*** Input records ***
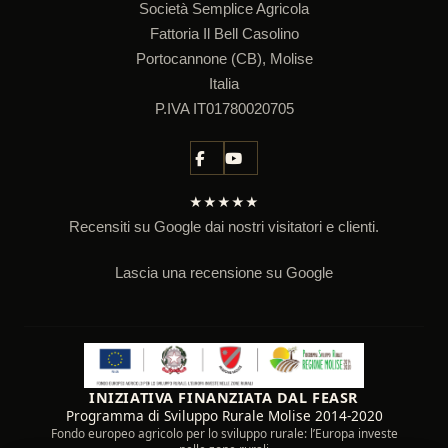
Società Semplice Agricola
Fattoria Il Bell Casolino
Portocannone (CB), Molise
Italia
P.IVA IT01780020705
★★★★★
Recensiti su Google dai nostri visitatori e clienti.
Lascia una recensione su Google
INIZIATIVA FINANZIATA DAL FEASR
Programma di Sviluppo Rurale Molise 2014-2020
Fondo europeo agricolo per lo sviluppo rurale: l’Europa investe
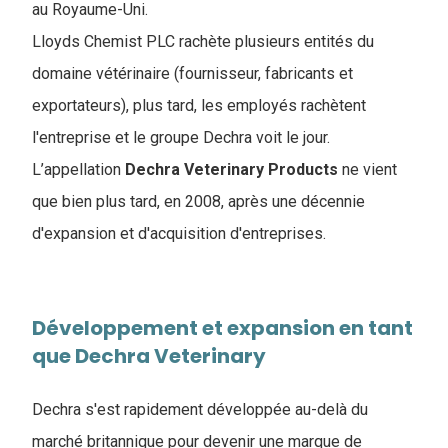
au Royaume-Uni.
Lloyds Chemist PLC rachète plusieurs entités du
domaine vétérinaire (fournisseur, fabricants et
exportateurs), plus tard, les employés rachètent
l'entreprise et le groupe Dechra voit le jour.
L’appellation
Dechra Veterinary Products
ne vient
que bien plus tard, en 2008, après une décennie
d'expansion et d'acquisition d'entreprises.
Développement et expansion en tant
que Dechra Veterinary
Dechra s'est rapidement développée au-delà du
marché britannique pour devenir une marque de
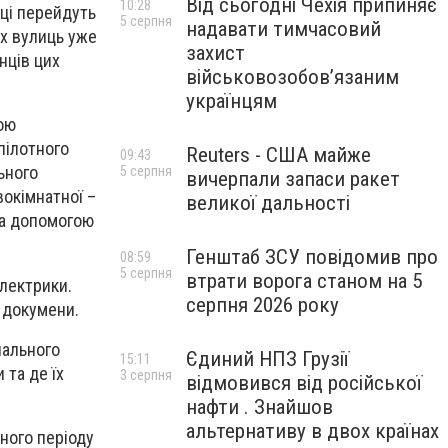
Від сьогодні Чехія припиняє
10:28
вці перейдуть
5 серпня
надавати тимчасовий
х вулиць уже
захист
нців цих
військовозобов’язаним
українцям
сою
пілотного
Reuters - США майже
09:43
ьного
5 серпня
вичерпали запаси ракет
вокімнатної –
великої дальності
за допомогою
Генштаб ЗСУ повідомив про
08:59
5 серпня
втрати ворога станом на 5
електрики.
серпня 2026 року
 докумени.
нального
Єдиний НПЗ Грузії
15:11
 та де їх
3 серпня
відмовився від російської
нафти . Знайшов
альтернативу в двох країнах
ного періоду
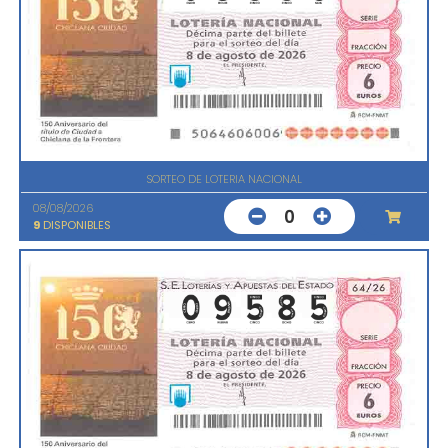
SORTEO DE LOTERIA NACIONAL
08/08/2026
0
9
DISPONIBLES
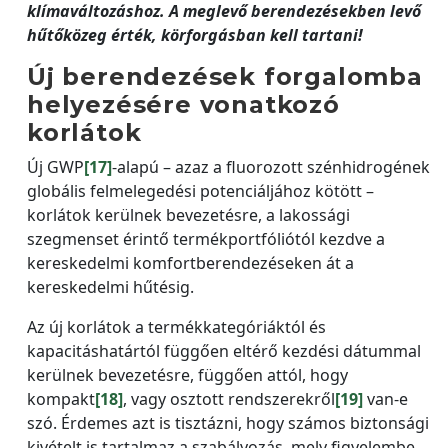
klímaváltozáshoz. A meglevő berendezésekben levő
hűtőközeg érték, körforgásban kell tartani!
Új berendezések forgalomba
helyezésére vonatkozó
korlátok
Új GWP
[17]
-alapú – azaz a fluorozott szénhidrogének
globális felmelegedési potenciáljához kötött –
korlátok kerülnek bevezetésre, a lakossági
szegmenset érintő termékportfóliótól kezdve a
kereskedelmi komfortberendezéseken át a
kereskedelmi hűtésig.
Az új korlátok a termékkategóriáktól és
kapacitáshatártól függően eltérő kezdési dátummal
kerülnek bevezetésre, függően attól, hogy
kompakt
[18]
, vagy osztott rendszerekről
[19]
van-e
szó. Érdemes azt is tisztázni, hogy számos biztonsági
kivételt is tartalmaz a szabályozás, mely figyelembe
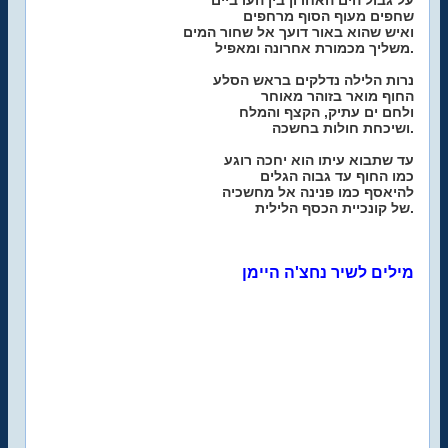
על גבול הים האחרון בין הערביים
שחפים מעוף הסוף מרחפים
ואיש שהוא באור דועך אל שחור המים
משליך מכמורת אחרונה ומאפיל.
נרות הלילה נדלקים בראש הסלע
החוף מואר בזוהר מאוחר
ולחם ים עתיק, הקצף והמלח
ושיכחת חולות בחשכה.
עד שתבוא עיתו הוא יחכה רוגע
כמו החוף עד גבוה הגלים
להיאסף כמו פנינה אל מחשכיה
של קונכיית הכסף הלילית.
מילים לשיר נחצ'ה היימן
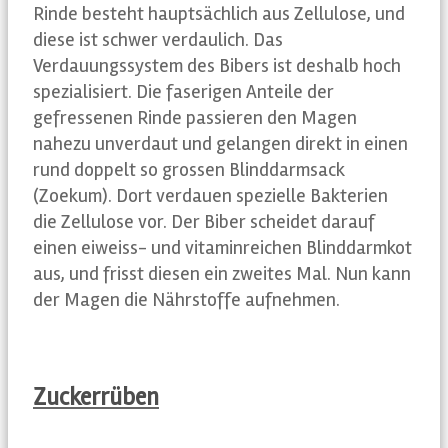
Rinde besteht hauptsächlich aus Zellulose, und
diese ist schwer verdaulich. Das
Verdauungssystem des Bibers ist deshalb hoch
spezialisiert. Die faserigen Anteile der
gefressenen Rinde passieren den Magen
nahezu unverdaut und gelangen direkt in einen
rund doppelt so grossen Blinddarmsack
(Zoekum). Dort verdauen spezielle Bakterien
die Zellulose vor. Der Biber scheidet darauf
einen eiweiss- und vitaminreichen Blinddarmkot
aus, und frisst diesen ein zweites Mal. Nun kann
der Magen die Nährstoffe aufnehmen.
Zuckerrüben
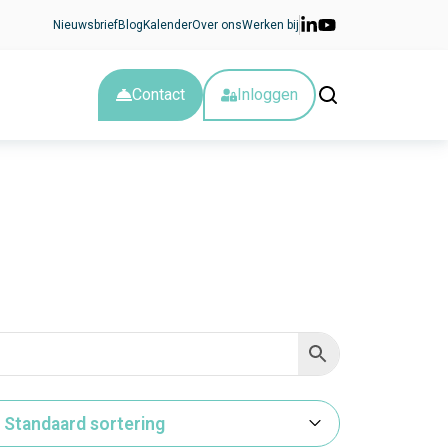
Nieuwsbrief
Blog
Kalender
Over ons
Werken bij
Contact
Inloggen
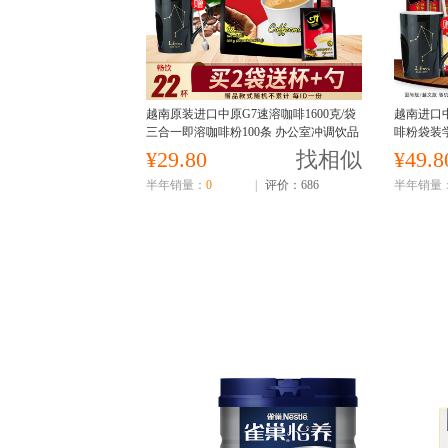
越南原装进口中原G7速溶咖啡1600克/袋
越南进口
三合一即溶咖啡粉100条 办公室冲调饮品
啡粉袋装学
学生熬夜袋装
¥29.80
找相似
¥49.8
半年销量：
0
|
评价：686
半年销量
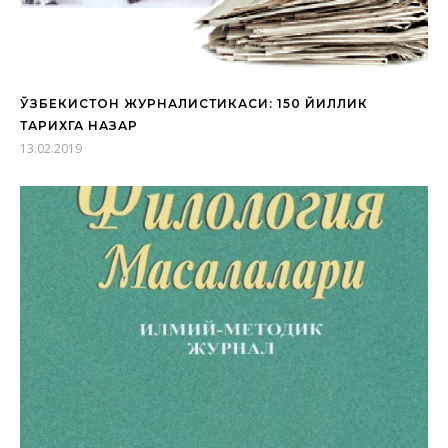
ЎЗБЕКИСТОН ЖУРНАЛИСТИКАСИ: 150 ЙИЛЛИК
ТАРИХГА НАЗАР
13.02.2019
*** End of Input records ***
== Directions for this task ==
Show each line of the entries above that contains the word "Google". Case counts.

== Result of this exercise ==
Recensiti su Google dai nostri visitatori e clienti.
Lascia una recensione su Google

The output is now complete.